Extract to read
◆ ◆ ◆ ◆ ◆

Large classes are to be expected in any four year college. These are mostly freshman level general education courses like English 101 or US History. Most states require at least a few of these courses for an Associate degree. Large classes in excess of 100 students are rare at two year schools.

For most vocations, a two year Associates degree is sufficient. What bothers me in general, with respect to two year schools, is the relative low level of general education that the students receive. Yes, this includes schools like the CIA, though now a four year school, and the Art Institutes. Most graduates of two year schools lack an understanding of history, the United States Constitution, and among other things, basic reading comprehension skills. I bring this up not as a point of contention, but as a reflection of my own personal bias against being overly specialized in a particular study. I've seen many two year graduates display outstanding skills in their chosen profession, but in most cases, this can be further bolstered by a solid liberal arts curriculum. I think these students could benefit from a more well rounded education.

JMHO, 

Kuan


----------



## bill niemer (Dec 26, 2001)

Kuan, I agree with you that a greater understanding of U.S. History and english should occur. At The Art Institutes they require 7 quarters of general education classes. English, I,II, are among the classes. I think K-12 could do a better job at addressing History and civic type classes.

At the Art Institutes, every class has projects that deal with english, history and other type of general educaiton topics.

For the most part 70% of the time is spent learning the hands on skill they will need to compete in the culinary industry.

My hope is they become life long learners.


----------



## greg (Dec 8, 1999)

While I agree with Kuan that students should be better educated in general subjects, I don't believe it to be the responsibility of a school offering an associates degree. Rudimentary math and rudimentary language, yes; but no further. The greater focus should be on the specific vocation that the associate degree program is targeted towards, in my opinion.

The CIA, BTW, is not necessarily a 4 year school; neither is J&W. Both offer both 4 year *and* two year programs.

Kuan, thank you so much for all your contributions in this particular part of cheftalk, BTW, your efforts are appreciated (and Anneke, Danielle, Logan, W. DeBord, Suzanne Fass, Cape Chef, Bill Niemer and countless others).


----------



## w.debord (Mar 6, 2001)

I do indeed have a personal problem with the school. So I'll share it and hope that any prospective college bound student will read this and think twice before they jump into any 'program' at a private school.

I had a mentor/teacher who got me into The American Academy Of Art my sophmore year of high school. I took saturday classes and summer school each year throughout high school until I graduated. 
Won a national merit scholarship to Bradley U. but passed on that because I didn't need a a reg. degree to be a graphic artist.

At 18 (with no family input) I thought I knew everything, desided to go to school as far away from home as I could get. I enrolled in The Colorado Institute Of Art. Asked if they'd accept my commercial art credits from The Academy and they said no, it didn't apply to their commercial arts program. Went to school there for exactly 1 year, got really sick, needed to move home. 

Went back to my former college (The Academy, which was close to home) and now they wouldn't accept any commercial arts credits from The Colorado Insitute school. Spent another year studing there (re-doing the fundimentals). Recieved a scholarship from them, studied another 1/2 year.

Got pulled into the family catering business at this point and exited going to college full time. Although I took classes at a local junior college for another year part time while working.

◆ ◆ ◆ ◆ ◆

Material provided
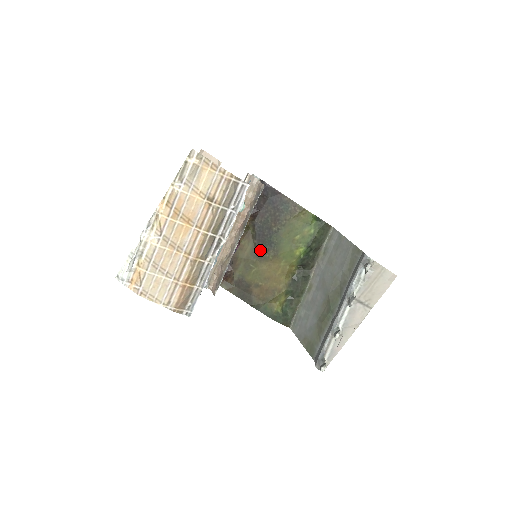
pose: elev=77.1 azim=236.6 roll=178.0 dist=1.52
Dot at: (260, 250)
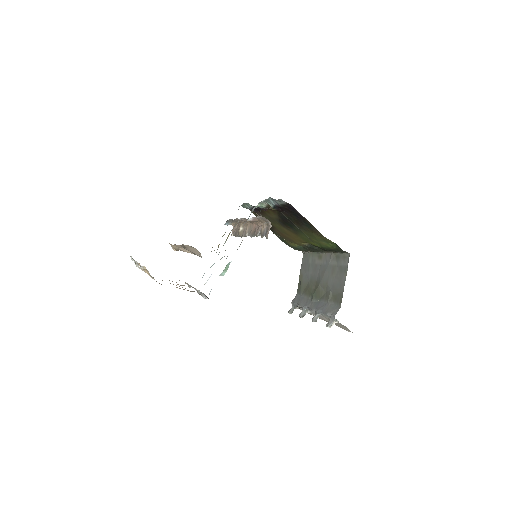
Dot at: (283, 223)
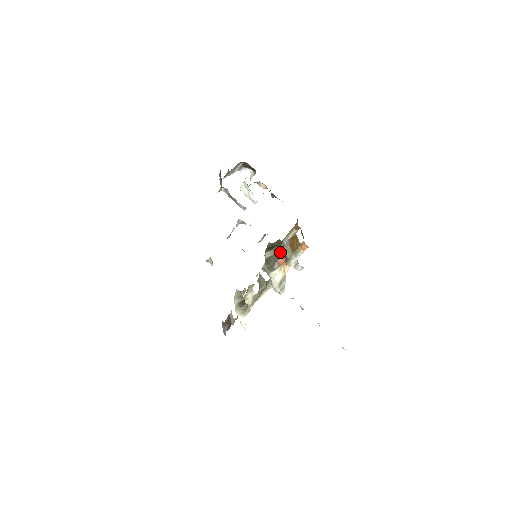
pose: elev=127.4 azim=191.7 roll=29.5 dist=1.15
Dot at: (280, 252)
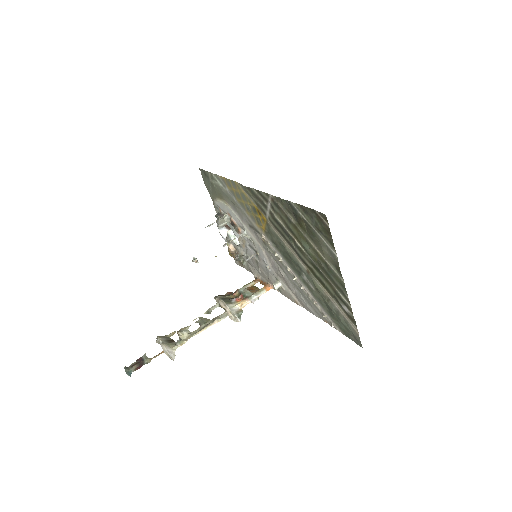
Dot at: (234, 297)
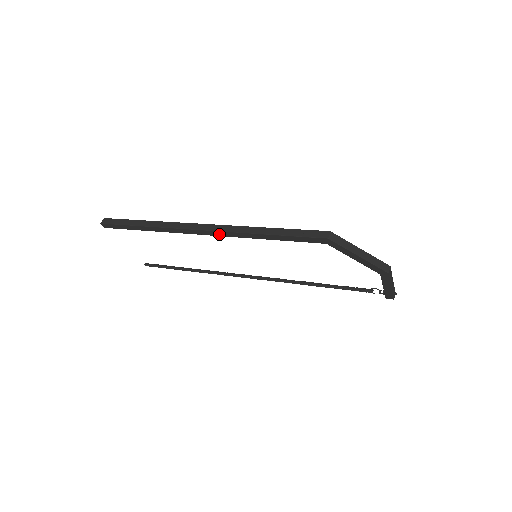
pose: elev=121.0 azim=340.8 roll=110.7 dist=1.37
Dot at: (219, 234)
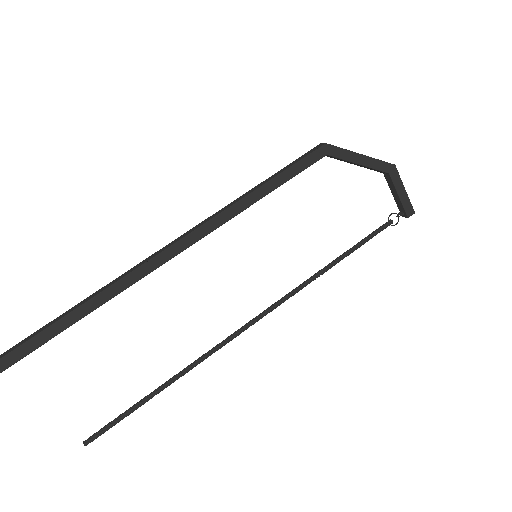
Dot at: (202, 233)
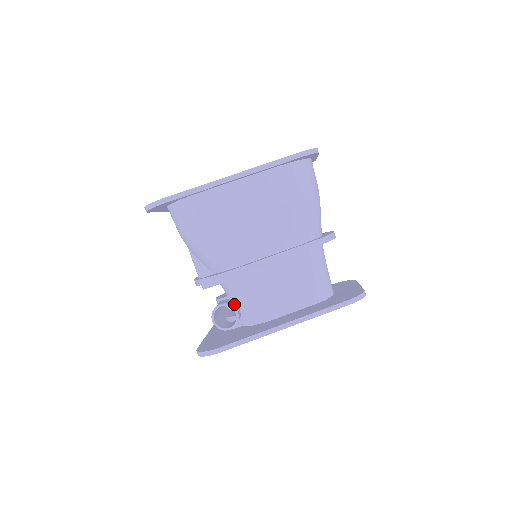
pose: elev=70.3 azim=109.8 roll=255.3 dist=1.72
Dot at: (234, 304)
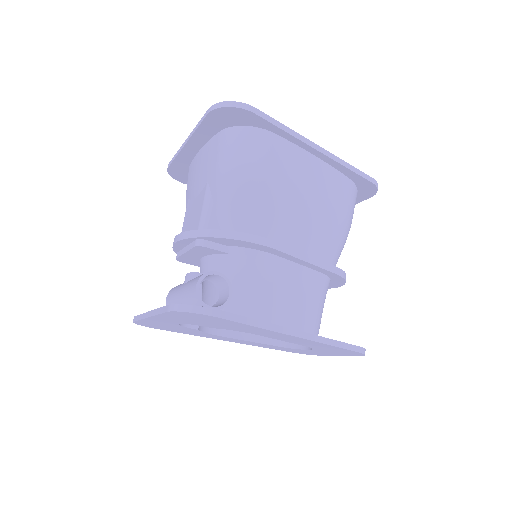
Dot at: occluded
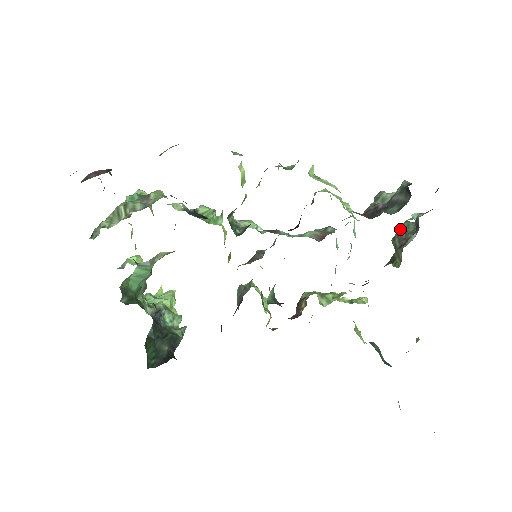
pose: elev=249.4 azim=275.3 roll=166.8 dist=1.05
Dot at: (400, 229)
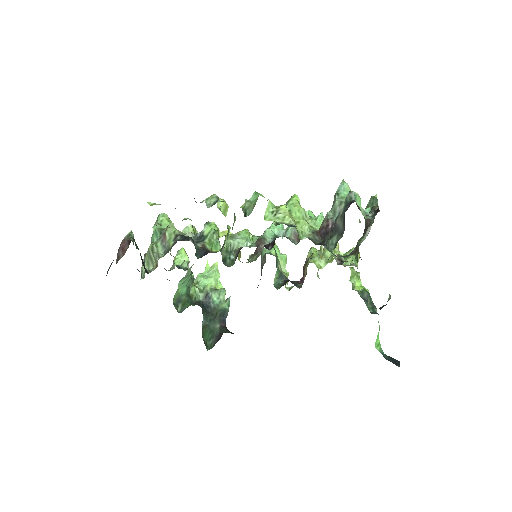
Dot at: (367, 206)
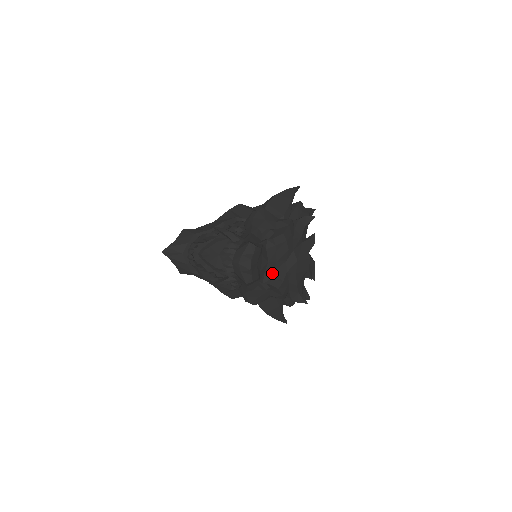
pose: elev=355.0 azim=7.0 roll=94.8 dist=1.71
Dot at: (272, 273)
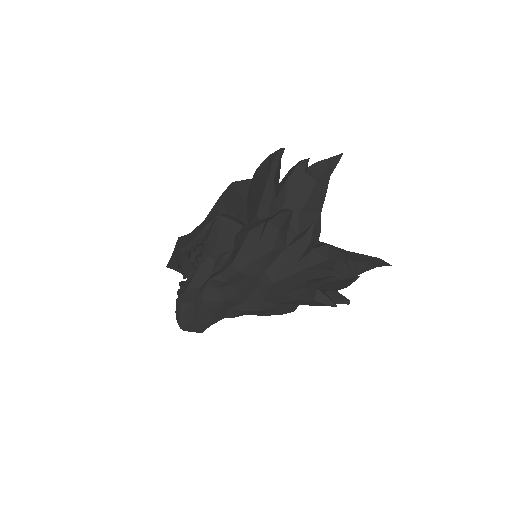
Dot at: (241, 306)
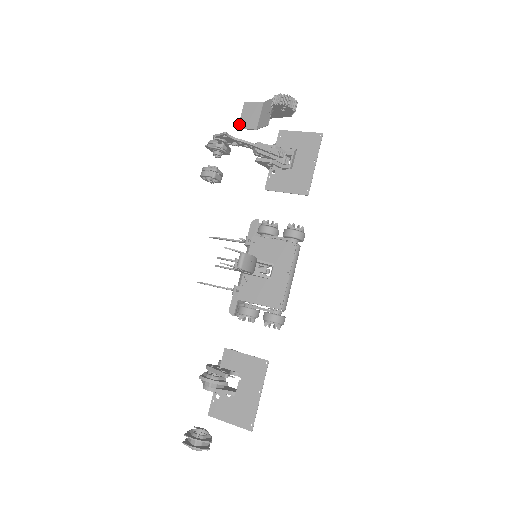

◆ ◆ ◆ ◆ ◆

Problem statement
In the forum thread, recast the paragraph that begins "While I agree with Kuan" as a short list that keeps its main points. The records are separate material, unrelated to the forum thread.

Answer to the exercise
- Students should be better educated in general subjects, as Kuan says, but that is not the responsibility of a school offering an associate degree.
- Such a school should teach rudimentary math and language, and nothing beyond that.
- Its main focus should be the specific vocation the program targets.